**ПЕРЕЧЕНЬ ЗАДАНИЙ**
a) Перечислите всё, что, согласно отрывку, Джинепро попросил у людей в селении.
b) Чем, согласно отрывку, брат Джинепро перемешивал варево?
c) Воспроизведите часть отрывка, начиная со слов «В другой раз» и продолжая до слов «постарался на славу.», переименовав «Джинепро» в «Юнипер».

**ОТРЫВОК**

■ ■ ■ ■

Читаем Святой Франциск Ассизский полностью

В другой раз Джинепро назначили поваром на кухню, и он огорчился, ибо работа эта отвлекала его от молитв, и потому решил настряпать сразу на две недели. Он отправился в селение, попросил у людей огромные кастрюли, потом попросил мяса, салата, кур, яиц, зелени, вернулся в монастырь, разжег сильный огонь и стал варить все вместе — кур прямо в перьях, яйца в скорлупе, травы с кореньями, покрытыми землей. Стали возвращаться к обеду братья, и один из них, заглянув в кухню, увидел, что брат Джинепро мечется от одной кастрюли к другой, перемешивая варево палкой вместо поварешки — та была слишком коротка, он ведь не мог подойти к полыхавшему очагу. Товарищ его посмотрел на него с изумлением, посмеиваясь про себя, но не проронил ни слова, а когда вышел из кухни, сказал остальным братьям:

— Должен вам сообщить, что сегодня брат наш постарался на славу.

■ ■ ■ ■

**ВЫДЕРЖКА ИЗ МАТЕРИАЛА**

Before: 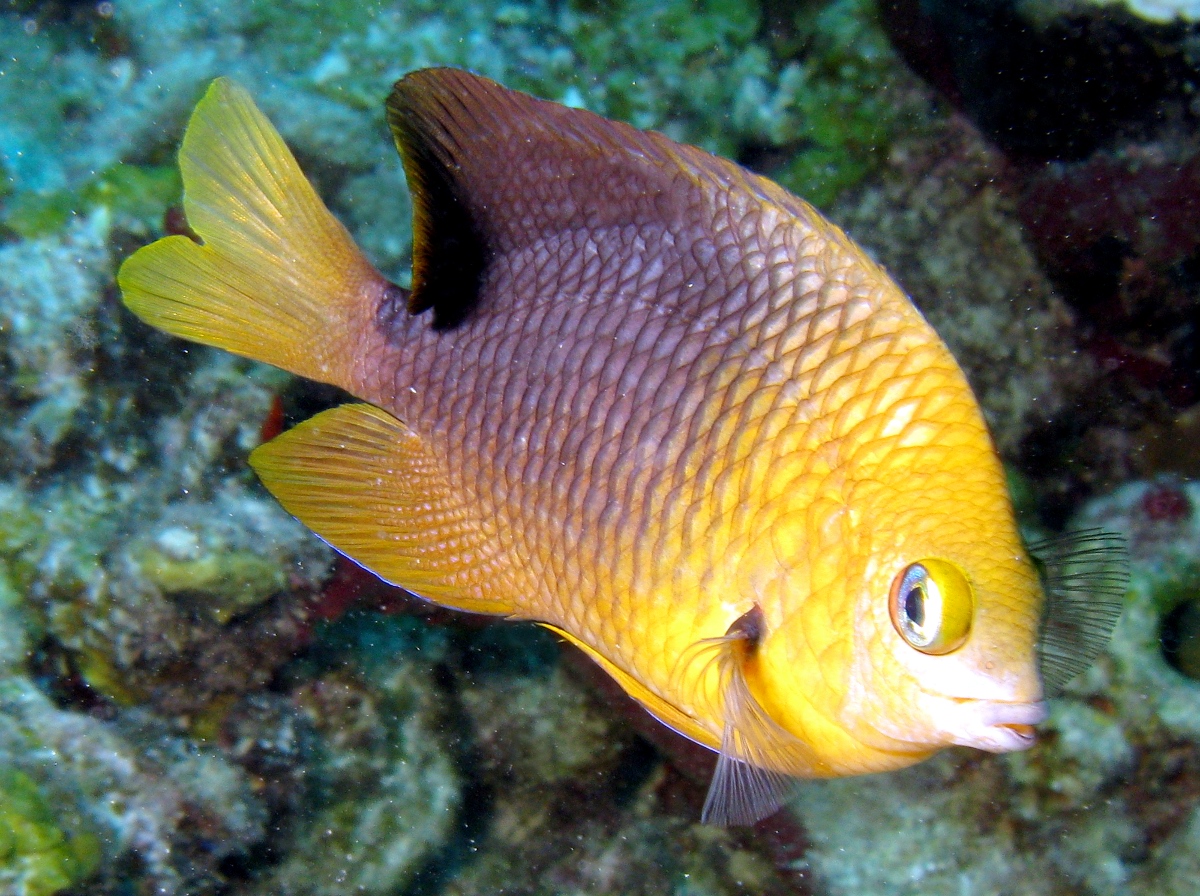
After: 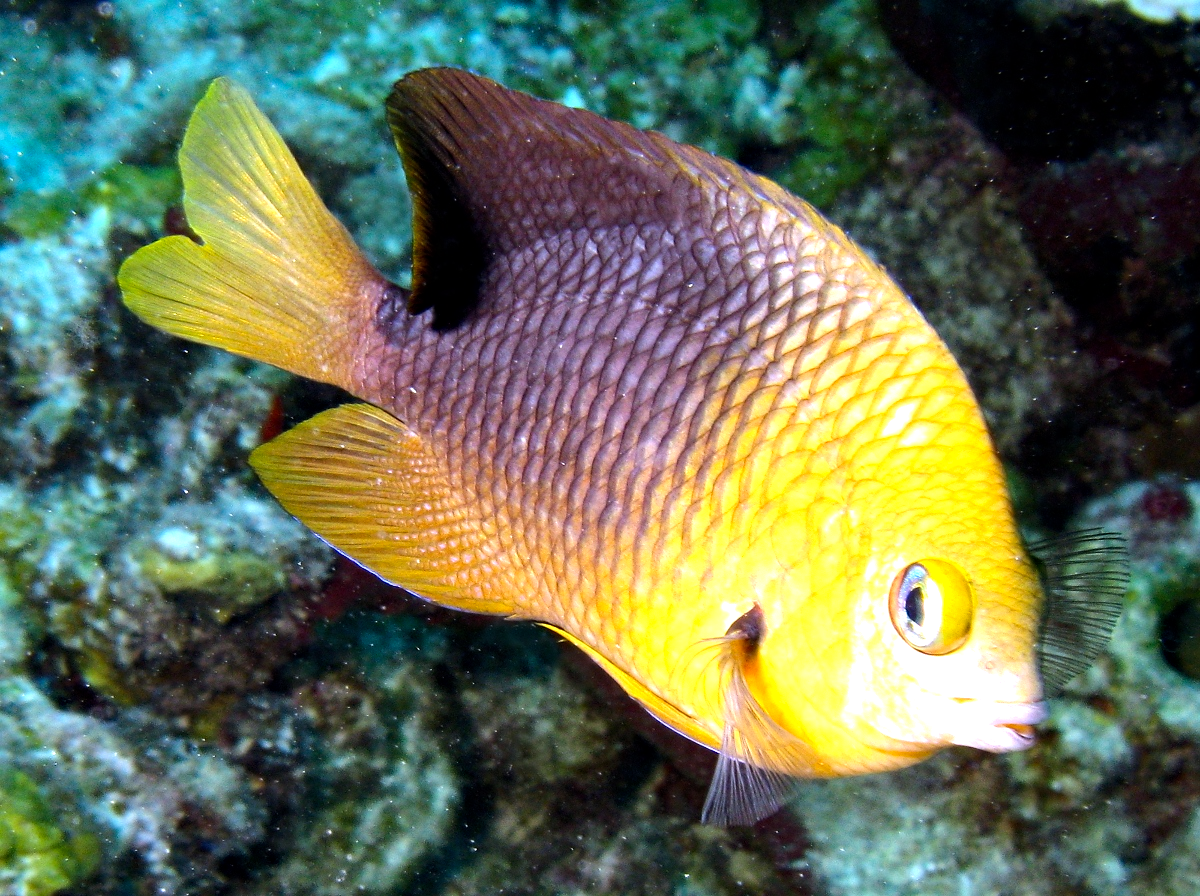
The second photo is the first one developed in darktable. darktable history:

■ ■ ■ ■

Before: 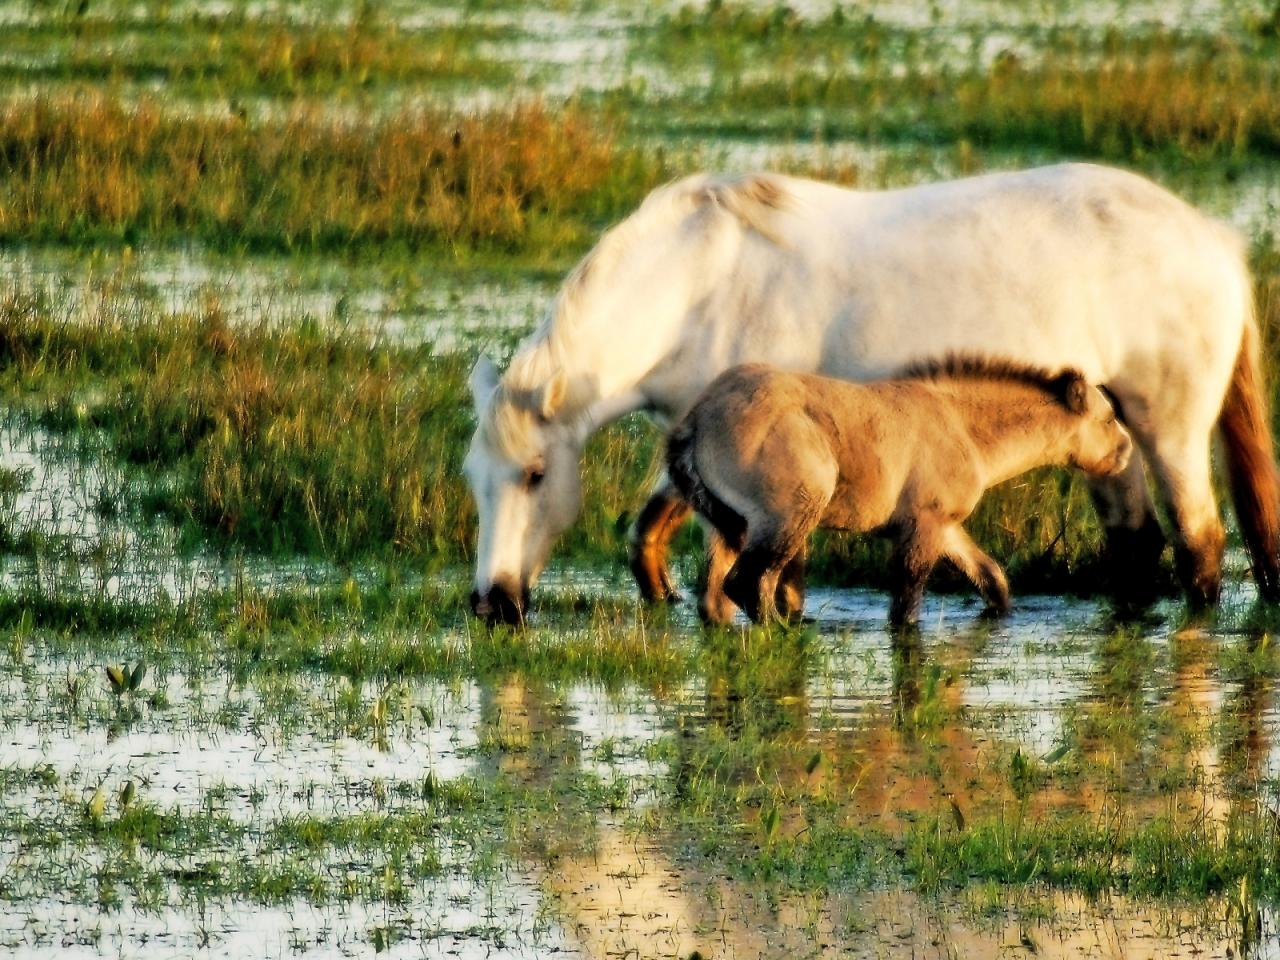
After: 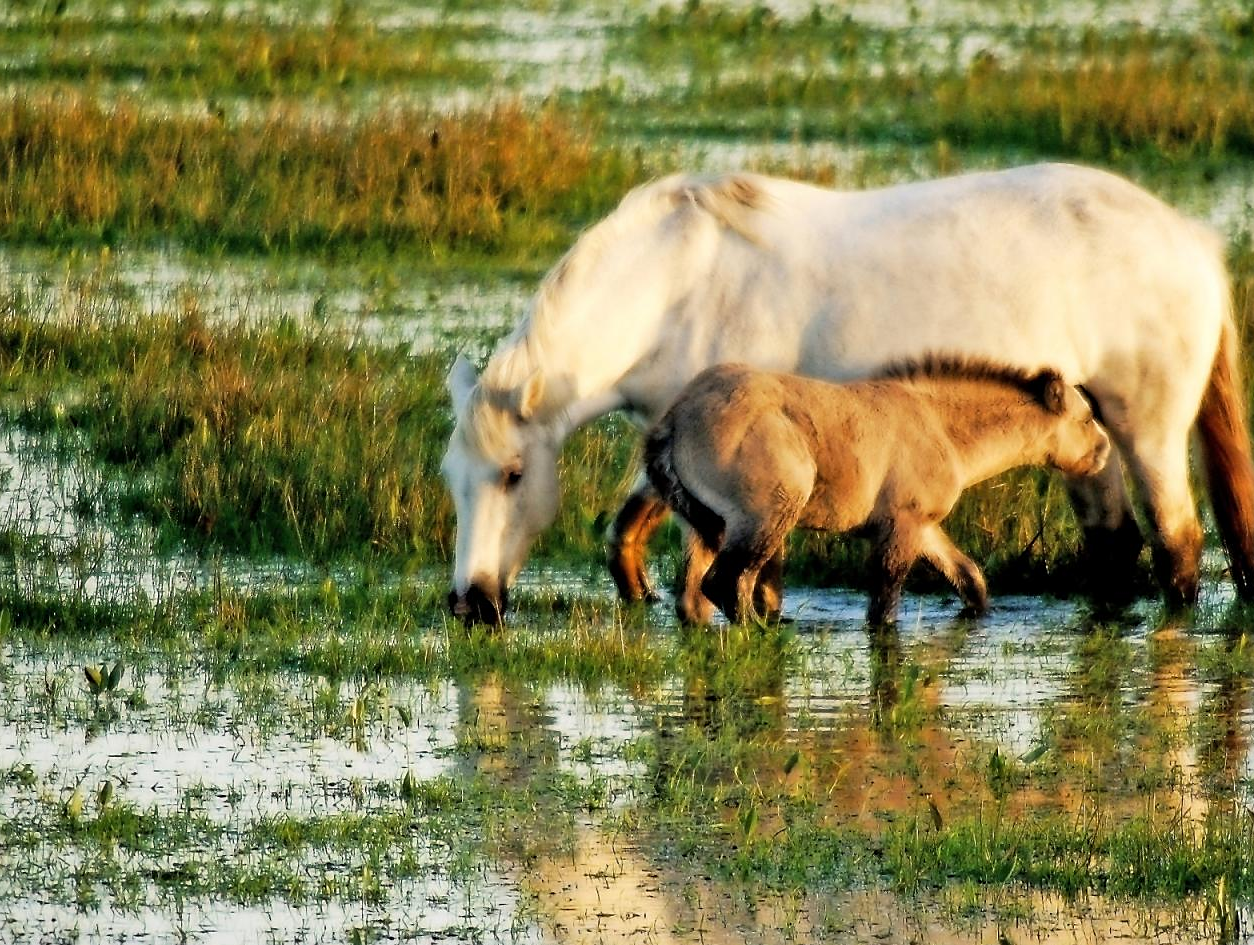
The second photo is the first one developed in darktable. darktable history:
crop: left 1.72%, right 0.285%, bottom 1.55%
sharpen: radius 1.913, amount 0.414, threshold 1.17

■ ■ ■ ■

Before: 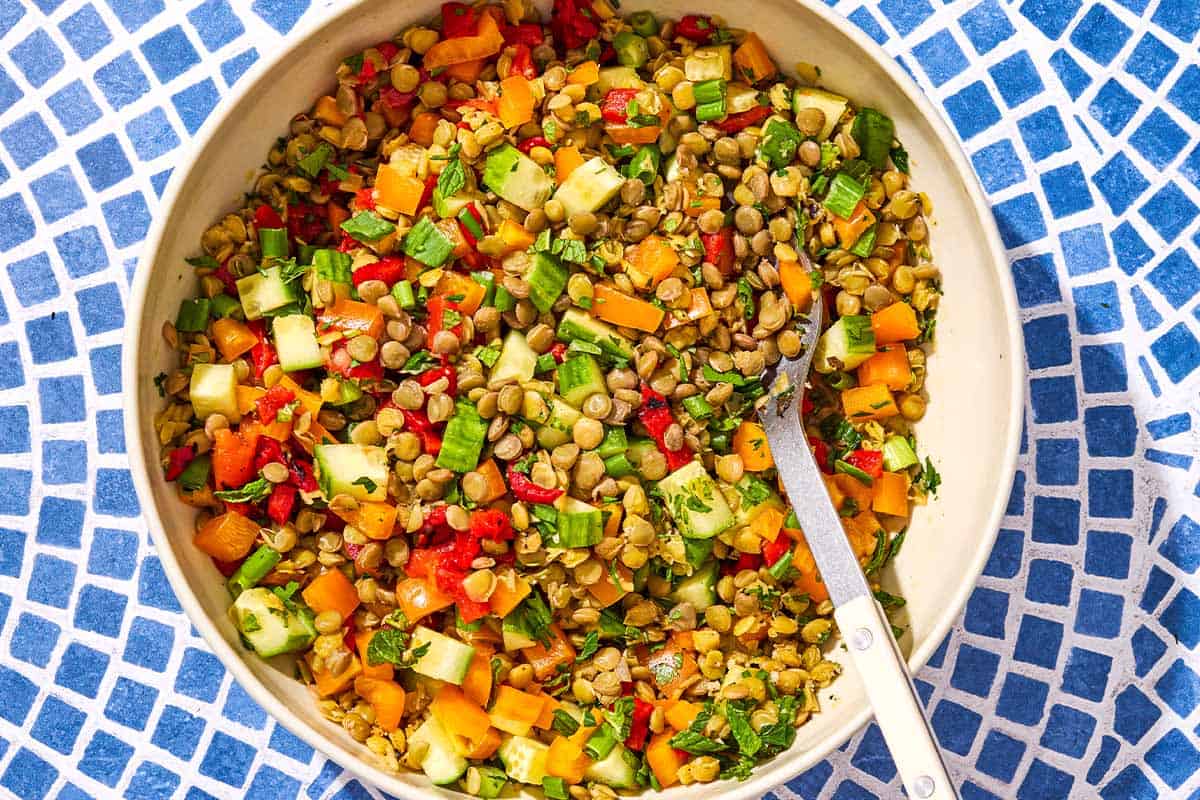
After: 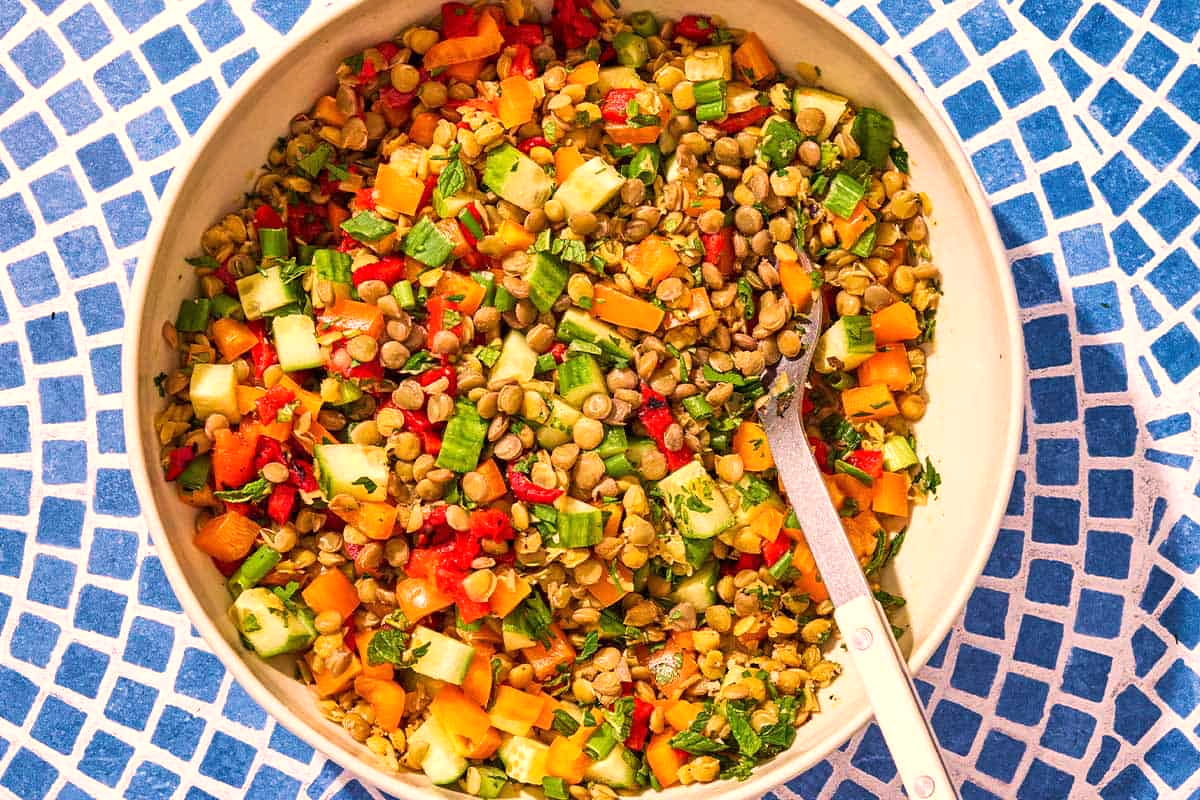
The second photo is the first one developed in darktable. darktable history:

■ ■ ■ ■

**ОТВЕТЫ ПО ЗАДАНИЯМ**
a) Огромные кастрюли, мясо, салат, куры, яйца, зелень.

b) Палкой вместо поварешки.

c)
В другой раз Юнипер назначили поваром на кухню, и он огорчился, ибо работа эта отвлекала его от молитв, и потому решил настряпать сразу на две недели. Он отправился в селение, попросил у людей огромные кастрюли, потом попросил мяса, салата, кур, яиц, зелени, вернулся в монастырь, разжег сильный огонь и стал варить все вместе — кур прямо в перьях, яйца в скорлупе, травы с кореньями, покрытыми землей. Стали возвращаться к обеду братья, и один из них, заглянув в кухню, увидел, что брат Юнипер мечется от одной кастрюли к другой, перемешивая варево палкой вместо поварешки — та была слишком коротка, он ведь не мог подойти к полыхавшему очагу. Товарищ его посмотрел на него с изумлением, посмеиваясь про себя, но не проронил ни слова, а когда вышел из кухни, сказал остальным братьям:

— Должен вам сообщить, что сегодня брат наш постарался на славу.